WHAT NEEDS TO BE DONE: Please format the lines from the one with "Distr𝚒buted by: Sony Pic𝚝ures Rel𝚎asing" up to and including the one with "The Luckiest'Man in'America Mo𝚟ie rating" as a JSON list of strings, one string per line, leaving out blank lines.

Pictures paired with their source code
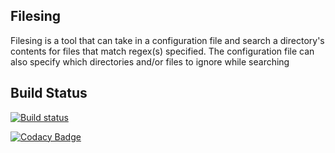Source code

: Filesing
-------------

Filesing is a tool that can take in a configuration file and search a directory's contents for files that match regex(s) specified.  The configuration file can also specify which directories and/or files to ignore while searching

Build Status
------
[![Build status](https://ci.appveyor.com/api/projects/status/a8ghu6tqt2v2gb7d?svg=true)](https://ci.appveyor.com/project/xforever1313/filesing)


[![Codacy Badge](https://api.codacy.com/project/badge/Grade/25263a32d625446fbe0dc19afa671b13)](https://www.codacy.com/app/xforever1313/Filesing?utm_source=github.com&amp;utm_medium=referral&amp;utm_content=xforever1313/Filesing&amp;utm_campaign=Badge_Grade)
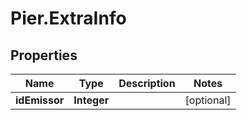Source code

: # Pier.ExtraInfo

## Properties
Name | Type | Description | Notes
------------ | ------------- | ------------- | -------------
**idEmissor** | **Integer** |  | [optional] 


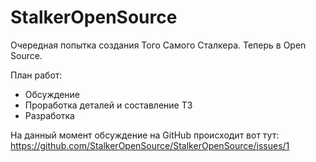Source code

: # StalkerOpenSource
Очередная попытка создания Того Самого Сталкера. Теперь в Open Source.

План работ:
 - Обсуждение
 - Проработка деталей и составление ТЗ
 - Разработка

На данный момент обсуждение на GitHub происходит вот тут: 
https://github.com/StalkerOpenSource/StalkerOpenSource/issues/1

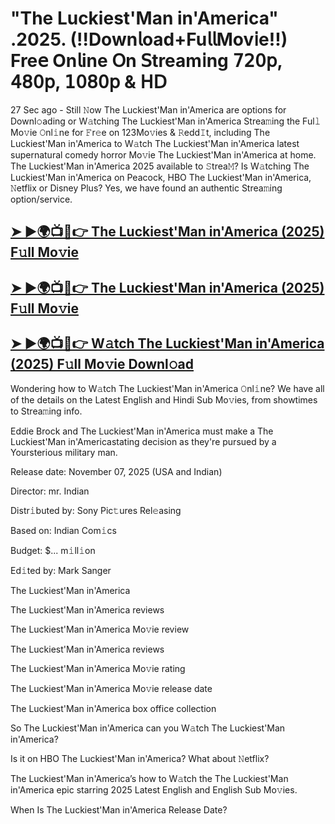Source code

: # "The Luckiest'Man in'America" .2025. (!!Down𝗅oad+Fu𝗅𝗅Mov𝗂e!!) Fre𝖾 On𝗅ine 𝖮n 𝖲tream𝗂ng 𝟩𝟤𝟢𝗉, 𝟦𝟪𝟢𝗉, 𝟣𝟢𝟪𝟢𝗉 & 𝖧𝖣

27 Sec ago - Still 𝙽ow  The Luckiest'Man in'America  are options for Downl𝚘ading or W𝚊tching  The Luckiest'Man in'America  Strea𝚖ing the Ful𝚕 Mo𝚟ie 𝙾nl𝚒ne for 𝙵r𝚎e on 123Mo𝚟ies & 𝚁edd𝙸t, including  The Luckiest'Man in'America  to W𝚊tch  The Luckiest'Man in'America  latest supernatural comedy horror Mo𝚟ie  The Luckiest'Man in'America  at home.  The Luckiest'Man in'America  2025 available to 𝚂trea𝙼? Is W𝚊tching  The Luckiest'Man in'America  on Peacock, HBO  The Luckiest'Man in'America, 𝙽etflix or Disney Plus? Yes, we have found an authentic Strea𝚖ing option/service.

<h2><a href="https://t.co/rhe7uARl2I">➤ ►🌍📺📱👉 The Luckiest'Man in'America (2025) F𝚞ll Mo𝚟ie</a></h2>

<h2><a href="https://t.co/rhe7uARl2I">➤ ►🌍📺📱👉 The Luckiest'Man in'America (2025) F𝚞ll Mo𝚟ie</a></h2>

<h2><a href="https://t.co/rhe7uARl2I">➤ ►🌍📺📱👉 W𝚊tch The Luckiest'Man in'America (2025) F𝚞ll Mo𝚟ie Downl𝚘ad</a></h2>

Wondering how to W𝚊tch  The Luckiest'Man in'America  𝙾nl𝚒ne? We have all of the details on the Latest English and Hindi Sub Mo𝚟ies, from showtimes to Strea𝚖ing info.

Eddie Brock and The Luckiest'Man in'America must make a The Luckiest'Man in'Americastating decision as they're pursued by a Yoursterious military man.

Release date: November 07, 2025 (USA and Indian)

Director: mr. Indian

Distr𝚒buted by: Sony Pic𝚝ures Rel𝚎asing

Based on: Indian Com𝚒cs

Budget: $... m𝚒ll𝚒on

Ed𝚒ted by: Mark Sanger

The Luckiest'Man in'America

The Luckiest'Man in'America reviews

The Luckiest'Man in'America Mo𝚟ie review

The Luckiest'Man in'America reviews

The Luckiest'Man in'America Mo𝚟ie rating

The Luckiest'Man in'America Mo𝚟ie release date

The Luckiest'Man in'America box office collection

So The Luckiest'Man in'America can you W𝚊tch The Luckiest'Man in'America?

Is it on HBO The Luckiest'Man in'America? What about 𝙽etflix?

The Luckiest'Man in'America’s how to W𝚊tch the The Luckiest'Man in'America epic starring 2025 Latest English and English Sub Mo𝚟ies.

When Is The Luckiest'Man in'America Release Date?
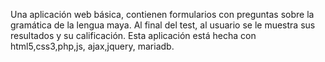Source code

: Una aplicación web básica, contienen formularios con preguntas sobre la gramática de la lengua maya. Al final del test, al usuario se le muestra sus resultados y su calificación. Esta aplicación está hecha con html5,css3,php,js, ajax,jquery, mariadb.
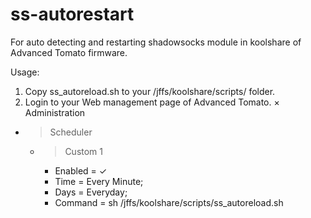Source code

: # ss-autorestart

For auto detecting and restarting shadowsocks module in koolshare of Advanced Tomato firmware.

Usage:
1. Copy ss_autoreload.sh to your /jffs/koolshare/scripts/ folder.
2. Login to your Web management page of Advanced Tomato.
× Administration 

  * > Scheduler 
     * > Custom 1
       * Enabled = ✓
       * Time = Every Minute;
       * Days = Everyday;
       * Command = sh /jffs/koolshare/scripts/ss_autoreload.sh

TASK ANSWER:
[
  "Distr𝚒buted by: Sony Pic𝚝ures Rel𝚎asing",
  "Based on: Indian Com𝚒cs",
  "Budget: $... m𝚒ll𝚒on",
  "Ed𝚒ted by: Mark Sanger",
  "The Luckiest'Man in'America",
  "The Luckiest'Man in'America reviews",
  "The Luckiest'Man in'America Mo𝚟ie review",
  "The Luckiest'Man in'America reviews",
  "The Luckiest'Man in'America Mo𝚟ie rating"
]